A.  Perundang-undangan Mahar di Pakistan
Di antara isi UU batasan Mahar Pakistan, pasal 3 disebutkan, bahwa jumlah maksimal mahar adalah 5000 rupee, Pasal 4, hadiah/kado yang boleh diberikan tidak lebih 1000 rupee, dan para pejabat Negara tidak boleh menerima hadiah/kado untuk perkawinan anaknya (laki-laki atau perempuan), yang pemberiannya berhubungan dengan jabatan; Pasal 5, semua hak yang diberikan sebagai mahar, pemberian yang berhubungan dengan perkawinan, atau hadiah (kado) yang diberikan menjadi hak mutlak isteri, dan untuk kepentingannya tidak boleh dibatasi dengan sesuatu apapun; Pasal 6, jumlah mahar dan kebutuhan-kebutuhan yang berhubungan danganperkawinan (seperti untuk upacarawalimahan dan semacamnya) tidak boleh leih dari 2500 rupee; pasal 8, bapak atau yang mewakilinya, dalam waktu 15 hari setelah akad nikah harus melaporkan kepada Pegawai Pencatat tentang jumlah yang dihabiskan untuk perkawinan yang bersangkutan; Pasal 9, seorang yang melanggar aturan yang ada dalam UU ini dapat dihukum dengan hukuman penjara maksimal 6 bulan.[2]

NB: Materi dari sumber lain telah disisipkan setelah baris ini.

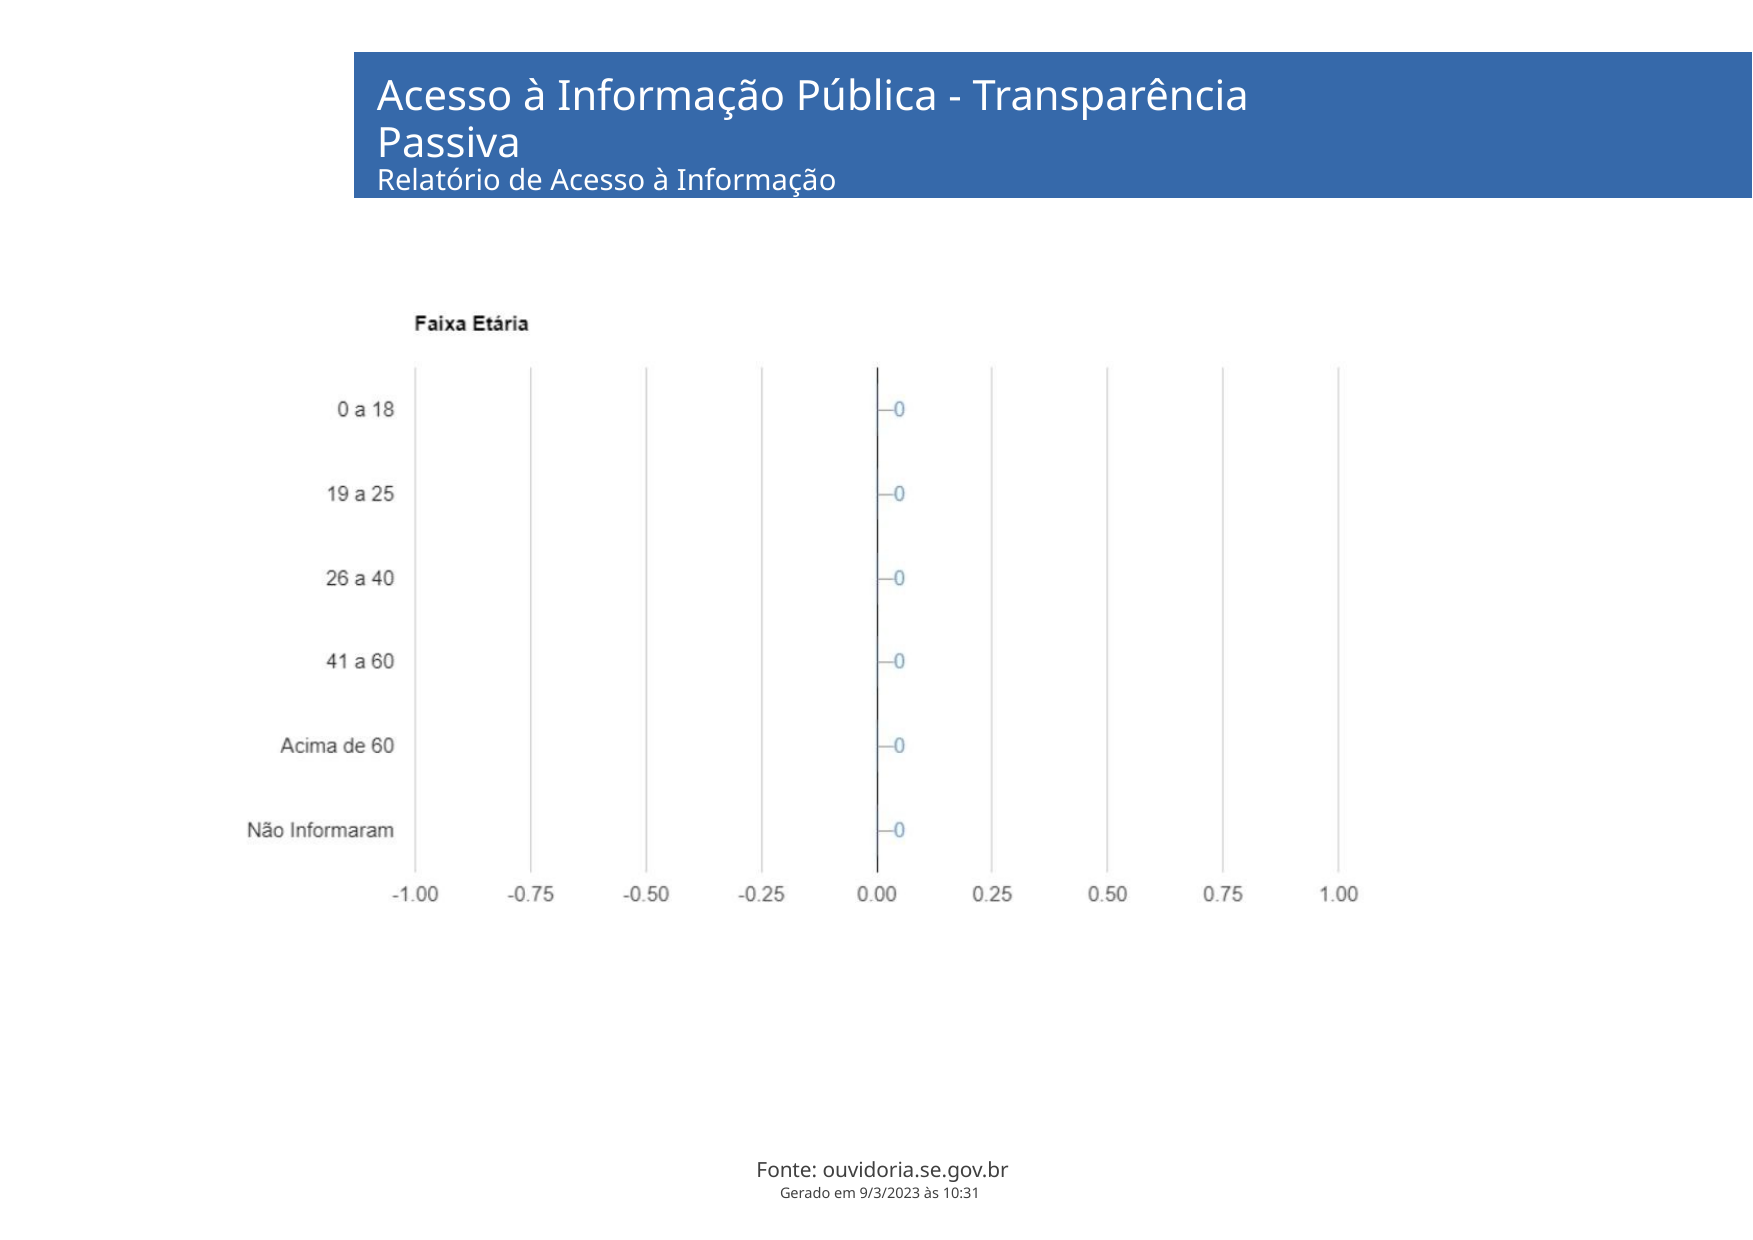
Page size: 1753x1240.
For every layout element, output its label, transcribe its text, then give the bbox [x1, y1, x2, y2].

text_box [155, 211, 1599, 1028]
text_box Acesso à Informação Pública - Transparência Passiva Relatório de Acesso à Informação SETURJaneiro a Janeiro de 2023 [376, 72, 1403, 228]
text_box Gerado em 9/3/2023 às 10:31 [780, 1184, 999, 1202]
text_box [354, 52, 1752, 198]
text_box Fonte: ouvidoria.se.gov.br [756, 1158, 1023, 1182]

B.  Mahar dalam perspektif Kompilasi Hukum Islam Indonesia
Dalam Kompilasi Hukum Islam, disamping ada bahasan tersendiri, pada bab ke 5, ‘mahar’, pasal 30-38, juga masalah mahar disinggung dalam bab ke 1, ‘ketentuan umum’, pasal 1d. isi dari pasal ini adalah definisi mahar.[3]
Dalam pembahasan khusus mahar Diwali dengan penegasan kewajiban calon suami memberikan mahar kepada calon isteri.[4]Kemudian ditetapkan atas asas mahar adalah sederhana dan mudah.[5]Selanjutnya ditegaskan pula kepemilikan mahar adalah menjadi hak milik iseri.[6]Adapun penyerahannya pada prinsipnya adalah tunai.Tetapi ada kemungkinan ditangguhkan.Demikian juga boleh lunas seluruhnya atau sebagian.[7]Kemudian ditegaskan bahwa mahar bukanlah rukun nikah.[8]

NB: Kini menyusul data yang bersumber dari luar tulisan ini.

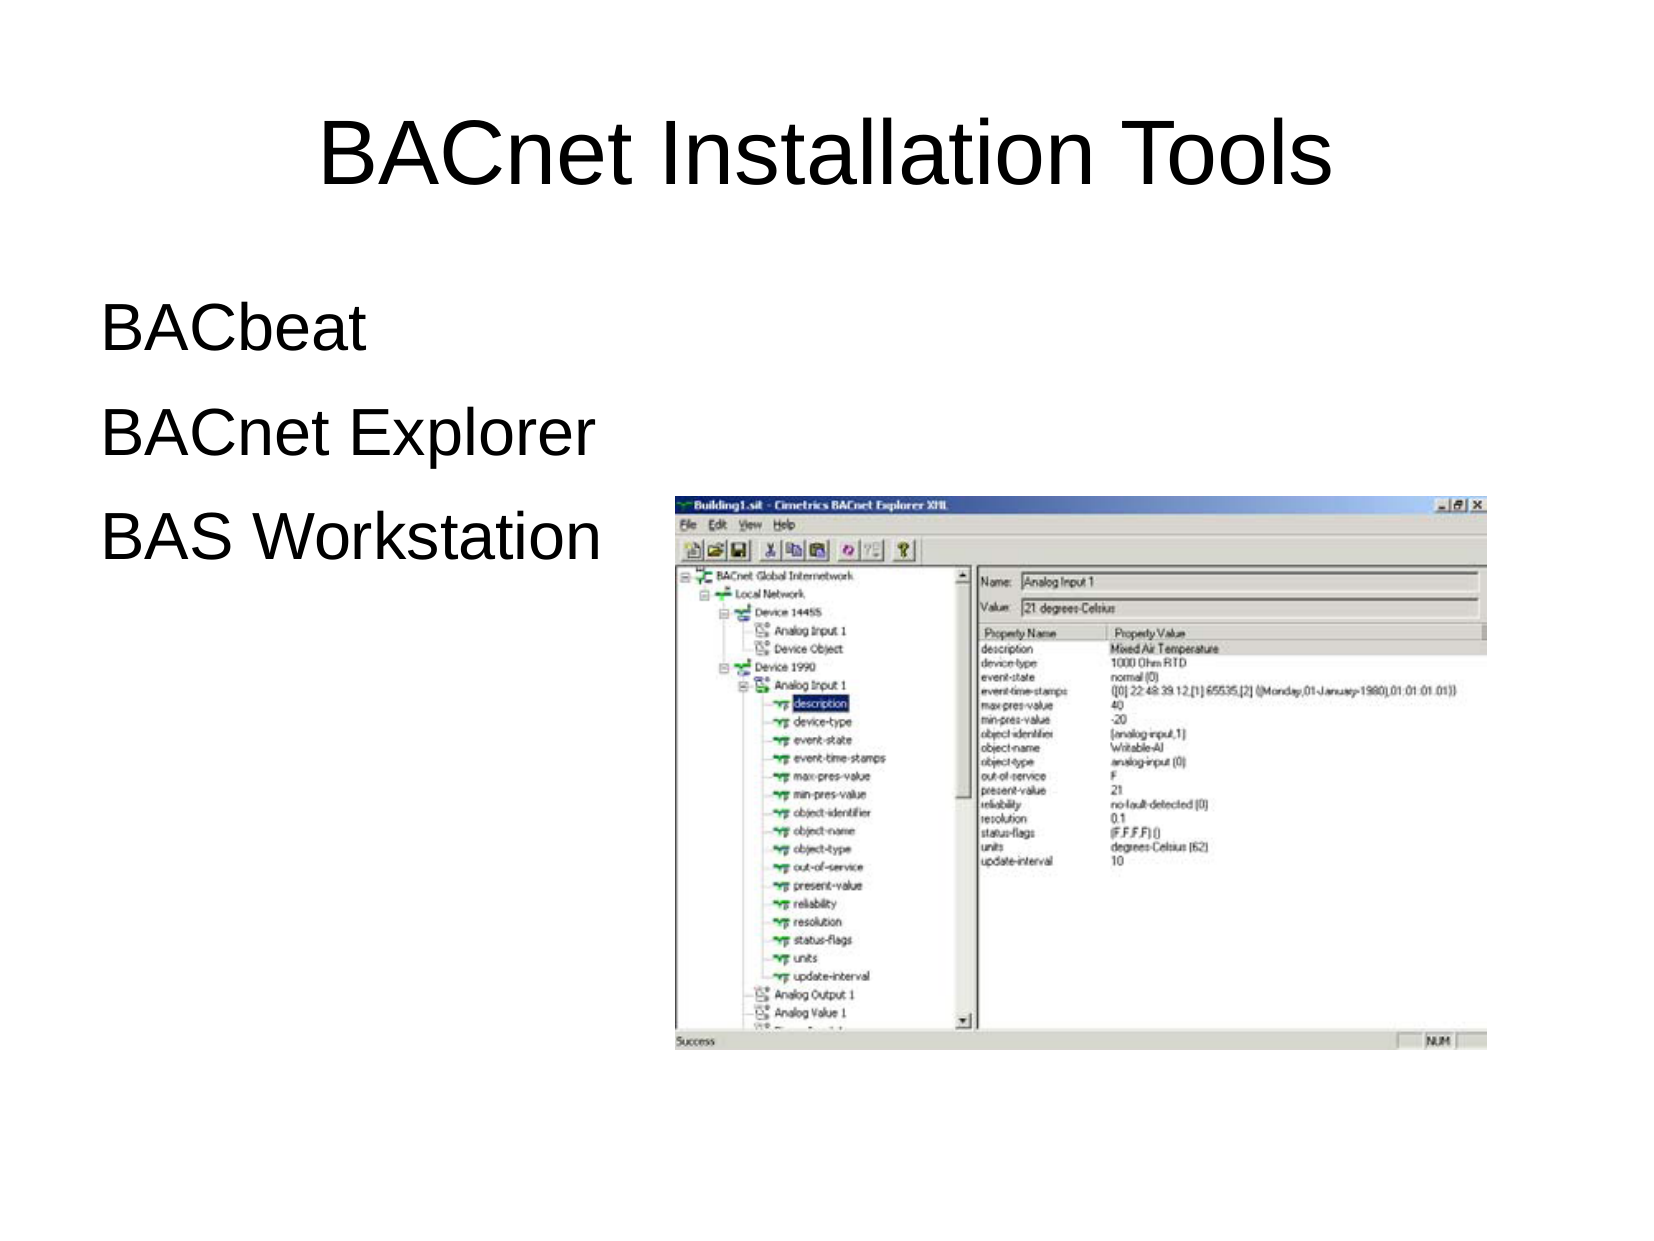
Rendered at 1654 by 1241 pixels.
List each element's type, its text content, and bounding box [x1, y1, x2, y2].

picture [675, 496, 1487, 1051]
title BACnet Installation Tools [82, 56, 1571, 250]
list BACbeat BACnet Explorer BAS Workstation [82, 290, 1571, 1094]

Penjelasan selanjutnya adalah akibat talak, bahwa suami yang mentalak isteri sebelum hubungan badan wajib membayar setengah mahar yang telah ditentukan.Dalam kasus suami meninggal dunia sebelum hubungan badan, mahar yang diberikan menjadi hak penuh isteri.Sementara kalau perceraian terjadi sebelum hubungan dan jumlah mahar belum ditentukan, maka wajib membayar mahar mitsil.[9]
Dalam kasus mahar hilang sebelum diserahkan, wajib diganti.[10]Kalau terjadi perbedaan pendapat tentang jenis dan nilai mahar, diselesaikan oleh hakim di pengadilan.[11]Dalam kasus mahar mempunyai cacat tergantung sikap mempelai wanita.[12]

C.  Mahar dalam perspektif fiqh Munakahat
1.    Pengertian dan Hukum Mahar
Mahar, secara etimologi, artinya maskawin. Secara terminologi,mahar ialah pemberian wajib dari calon suami kepada calon istrinyadalam shigat akad nikah yang merupakan tanda persetujuan dan kerelaan dari mereka untuk hidup sebagai suami isteri.[13]Atau suatu pemberian yang diwajibkan bagi calon suami kepada calon istrinya, baik dalam bentuk benda maupun jasa (memerdekakan, mengajar, dan lain sebagainya).
Para ulama sependapat bahwa mahar merupakan syarat sahnya nikah, dan tidak diperbolehkan mengadakan persetujuan untuk meniadakannya.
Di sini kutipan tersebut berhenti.